Top of Supplied data

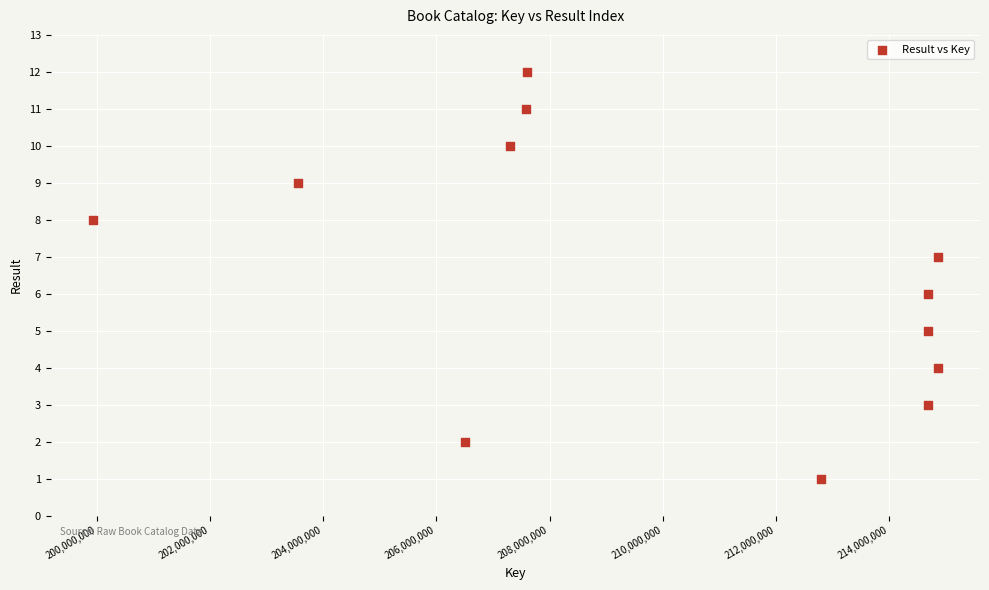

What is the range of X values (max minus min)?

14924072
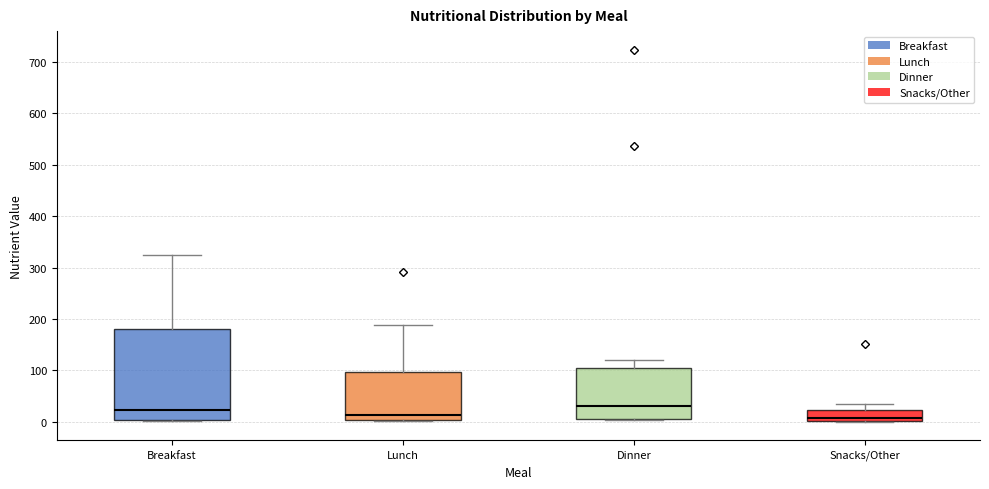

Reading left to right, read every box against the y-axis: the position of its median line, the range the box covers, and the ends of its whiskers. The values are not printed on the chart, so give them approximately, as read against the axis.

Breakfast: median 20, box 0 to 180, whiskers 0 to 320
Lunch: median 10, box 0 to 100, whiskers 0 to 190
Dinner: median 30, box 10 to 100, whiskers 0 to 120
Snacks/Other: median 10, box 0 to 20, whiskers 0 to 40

Bottom of Supplied data

■ Problem
Render every line of the items above as a Markdown table with the columns Line No. and Content, numbering the rows in sequence, omitting blank lines and leaving out the pictures.

■ Written response
| Line No. | Content |
|---|---|
| 1 | What is the range of X values (max minus min)? |
| 2 | 14924072 |
| 3 | Reading left to right, read every box against the y-axis: the position of its median line, the range the box covers, and the ends of its whiskers. The values are not printed on the chart, so give them approximately, as read against the axis. |
| 4 | Breakfast: median 20, box 0 to 180, whiskers 0 to 320 |
| 5 | Lunch: median 10, box 0 to 100, whiskers 0 to 190 |
| 6 | Dinner: median 30, box 10 to 100, whiskers 0 to 120 |
| 7 | Snacks/Other: median 10, box 0 to 20, whiskers 0 to 40 |